Application definitions

Digital Certificate Manager (DCM) allows you to manage application definitions that will work with TLS configurations and object signing.

To use DCM to work with TLS application definitions and their certificates, the application must first be registered with DCM as an application definition so that it has a unique application ID. Application developers register TLS-enabled applications by using an API (QSYRGAP, QsyRegisterAppForCertUse) to create the application ID in DCM automatically. Most IBM® i TLS-enabled applications are registered with DCM so that you can easily use DCM to assign a certificate to them so that they can establish an TLS session. For applications that you write or purchase, you can define an application definition and create the application ID for it within DCM itself.

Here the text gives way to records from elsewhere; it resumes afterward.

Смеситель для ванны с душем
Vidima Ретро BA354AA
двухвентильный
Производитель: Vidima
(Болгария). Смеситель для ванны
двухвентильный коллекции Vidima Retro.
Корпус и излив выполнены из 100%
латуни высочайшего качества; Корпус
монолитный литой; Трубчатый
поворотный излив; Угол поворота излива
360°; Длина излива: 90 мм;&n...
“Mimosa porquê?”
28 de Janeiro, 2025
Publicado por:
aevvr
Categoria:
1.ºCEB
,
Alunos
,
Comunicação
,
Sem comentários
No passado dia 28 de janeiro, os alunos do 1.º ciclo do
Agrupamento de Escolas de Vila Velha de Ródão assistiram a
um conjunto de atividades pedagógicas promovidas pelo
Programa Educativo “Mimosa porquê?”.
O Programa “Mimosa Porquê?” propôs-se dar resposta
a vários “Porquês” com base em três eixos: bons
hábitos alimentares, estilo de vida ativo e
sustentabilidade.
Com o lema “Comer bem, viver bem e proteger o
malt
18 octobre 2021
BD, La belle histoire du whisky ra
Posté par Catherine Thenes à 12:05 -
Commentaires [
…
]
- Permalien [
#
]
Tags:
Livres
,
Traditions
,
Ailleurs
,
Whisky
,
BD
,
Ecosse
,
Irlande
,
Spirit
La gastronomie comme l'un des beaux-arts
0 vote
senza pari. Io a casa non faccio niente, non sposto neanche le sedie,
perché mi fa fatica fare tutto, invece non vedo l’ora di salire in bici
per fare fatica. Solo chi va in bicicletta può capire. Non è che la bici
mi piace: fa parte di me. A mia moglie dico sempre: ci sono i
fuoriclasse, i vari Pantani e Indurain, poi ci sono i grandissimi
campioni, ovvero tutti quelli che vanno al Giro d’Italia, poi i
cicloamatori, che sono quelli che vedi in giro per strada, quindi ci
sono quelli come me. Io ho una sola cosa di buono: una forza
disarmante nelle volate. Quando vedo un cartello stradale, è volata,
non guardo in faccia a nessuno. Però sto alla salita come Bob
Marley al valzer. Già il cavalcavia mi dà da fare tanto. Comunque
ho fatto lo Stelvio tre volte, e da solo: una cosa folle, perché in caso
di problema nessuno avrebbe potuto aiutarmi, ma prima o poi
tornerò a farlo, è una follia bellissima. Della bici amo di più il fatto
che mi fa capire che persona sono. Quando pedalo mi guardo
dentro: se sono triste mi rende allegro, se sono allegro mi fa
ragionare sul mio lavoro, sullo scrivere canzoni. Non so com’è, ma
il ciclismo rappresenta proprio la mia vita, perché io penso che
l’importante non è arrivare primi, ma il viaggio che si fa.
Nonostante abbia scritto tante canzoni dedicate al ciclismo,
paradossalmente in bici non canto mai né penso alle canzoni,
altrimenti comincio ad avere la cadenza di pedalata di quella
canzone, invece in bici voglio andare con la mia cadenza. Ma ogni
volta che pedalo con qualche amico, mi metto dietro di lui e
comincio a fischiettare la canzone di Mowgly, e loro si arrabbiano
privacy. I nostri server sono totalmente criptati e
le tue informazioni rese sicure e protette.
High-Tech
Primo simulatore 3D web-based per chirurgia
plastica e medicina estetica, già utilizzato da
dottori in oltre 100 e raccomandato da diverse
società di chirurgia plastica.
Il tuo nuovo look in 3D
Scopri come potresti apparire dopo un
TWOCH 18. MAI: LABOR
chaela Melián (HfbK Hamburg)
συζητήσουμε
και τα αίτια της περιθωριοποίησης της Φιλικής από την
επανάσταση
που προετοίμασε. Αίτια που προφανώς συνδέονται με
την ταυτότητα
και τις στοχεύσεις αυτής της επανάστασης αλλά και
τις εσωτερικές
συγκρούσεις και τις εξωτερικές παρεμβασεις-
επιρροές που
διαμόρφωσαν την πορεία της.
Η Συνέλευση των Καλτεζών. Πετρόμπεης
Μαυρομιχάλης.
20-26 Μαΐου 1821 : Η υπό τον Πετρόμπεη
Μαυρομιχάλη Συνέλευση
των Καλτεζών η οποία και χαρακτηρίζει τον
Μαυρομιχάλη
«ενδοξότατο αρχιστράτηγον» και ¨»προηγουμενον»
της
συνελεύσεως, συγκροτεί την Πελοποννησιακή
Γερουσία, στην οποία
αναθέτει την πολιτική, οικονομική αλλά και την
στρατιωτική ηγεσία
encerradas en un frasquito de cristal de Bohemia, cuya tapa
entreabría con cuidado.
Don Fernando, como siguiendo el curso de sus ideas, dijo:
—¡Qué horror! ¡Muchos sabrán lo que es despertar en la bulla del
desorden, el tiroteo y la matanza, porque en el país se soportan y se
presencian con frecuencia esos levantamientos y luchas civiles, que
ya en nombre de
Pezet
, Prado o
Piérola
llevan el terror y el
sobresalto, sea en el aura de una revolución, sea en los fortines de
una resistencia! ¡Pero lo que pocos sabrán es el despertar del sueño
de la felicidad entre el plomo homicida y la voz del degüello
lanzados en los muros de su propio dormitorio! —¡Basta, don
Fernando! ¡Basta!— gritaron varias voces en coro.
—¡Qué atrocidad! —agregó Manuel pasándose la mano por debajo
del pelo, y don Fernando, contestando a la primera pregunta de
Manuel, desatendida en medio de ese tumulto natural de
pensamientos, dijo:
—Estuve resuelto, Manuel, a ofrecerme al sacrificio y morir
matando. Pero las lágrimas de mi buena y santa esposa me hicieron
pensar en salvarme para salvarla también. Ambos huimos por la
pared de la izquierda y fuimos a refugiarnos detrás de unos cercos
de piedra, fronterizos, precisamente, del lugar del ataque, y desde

You must be working in the *SYSTEM certificate store to create an TLS application definition for either a client application or a server application.

You can assign up to four certificates to a client or server application ID. If you assign more than one certificate, the system determines which certificate to use during TLS session establishment. The chosen certificate is based on protocol information that is negotiated with the peer. For more information on how the system processes more than one certificate that is assigned to an application, see Multiple Certificate Selection.

Applications have several settings that can be used by the system when an TLS session is established such as protocols, cipher suite specification options, extended renegotiation critical mode, Serve Name Indication (SNI), and signature algorithms. For more information on these settings, see DCM Application Definitions.

To use a certificate to sign objects, you first must define an application for the certificate to use. Unlike a TLS application definition, an object signing application does not describe an actual application. Instead, the application definition that you create might describe the type or group of objects that you intend to sign. You must be working in the *OBJECTSIGNING certificate store to create an object signing application definition.

Another application setting, "Define the CA trust list", can be used to determine whether the application refers to a list of trusted CAs, or if the application trusts all CAs with a status of enabled in the *SYSTEM certificate store.

If this setting is set to Yes, it allows the application to more narrowly define the CA certificates that it trusts from the list of enabled CA certificates in the *SYSTEM certificate store. If you select this value, the application trusts all CA certificates until you define a CA trust list for the application. In other words, an empty CA trust list behaves the same as selecting No for this setting.

If this setting is set to No, the application trusts all the enabled CA certificates for the *SYSTEM certificate store.